Second Design Sprint: Push (not pull) wheel

The Push (not pull) wheel

Exploring force as an input.

The aim of this sprint was to explore how variable levels of interaction we have with an input might effect how we interact with a simple menu.


Building on previous knowledge.

This week was designed to try and free myself from getting stuck on just one idea. I had a concept in my head for a while before starting the degree project, and I thought I should just try and do it in a week to get it out of my system and move on to a more explorative approach to the problem.

The initial idea was built upon two existing works. The force touch track pad from apple and also by the Stacked UI project by Rob Nero at Malmö University.

My goal with this week was to try and explore the implications of force input on a menu system, by creating a dial that has different levels of control based on how much input you make.


The process of creating the object was fairly straightforward. The box houses a force sensitive resistor, which changes resistance based on the amount of pressure placed on it. This is housed in the bottom of the box, and when you push down, the resistance increases.
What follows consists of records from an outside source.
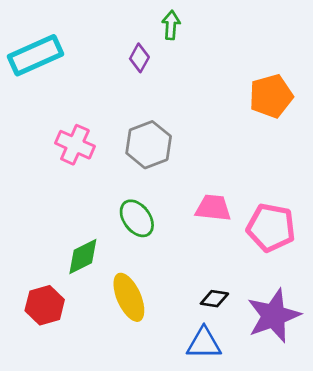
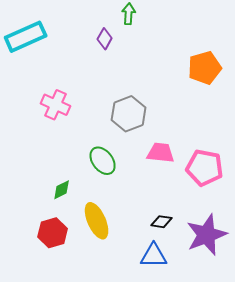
gray hexagon: (149, 145) -> (129, 114), moved
green diamond: (83, 257) -> (62, 190), size x0.7
red hexagon: (45, 305) -> (53, 233), moved

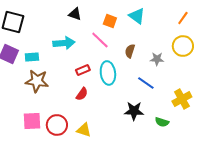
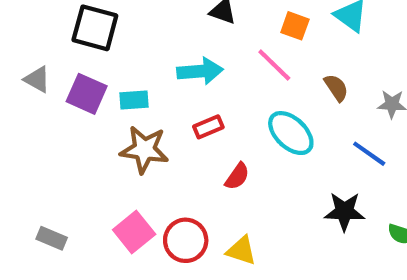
brown semicircle: (130, 51) -> (336, 88), turned 128
red rectangle: (83, 70) -> (208, 127), moved
cyan ellipse: (108, 73) -> (291, 133), turned -40
pink square: (32, 121) -> (134, 232), turned -36

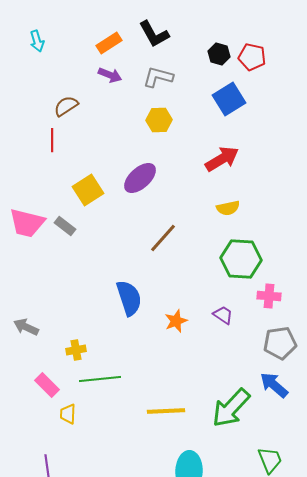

This was combined with a solenoid to create the feedback. If the solenoid is activated for different lengths of time, it creates different amounts of clicking, from small "ticks" to larger, more clicky sounds. This allows for different levels of feedback to be passed on to the user, creating a sense of scale to the interaction.

The final element was the rotary encoder. This controls the ticking sound by triggering a function every time a multiple of 2 is met. In the deeper menu levels, the ticking happens every multiple of 5, then 10, giving the feeling of more defined spaces rather than fine control. 

What I learned

This week was good as I was able to get to an outcome by the end of the week. I felt that I was able to reach the point I wanted to, and I created an object that I could then reflect upon for future weeks.

I also learned in showing the concept to people that physical affordance was important even at early prototype stage. Making sure the objects are "saying" what you want them to is important at all stages.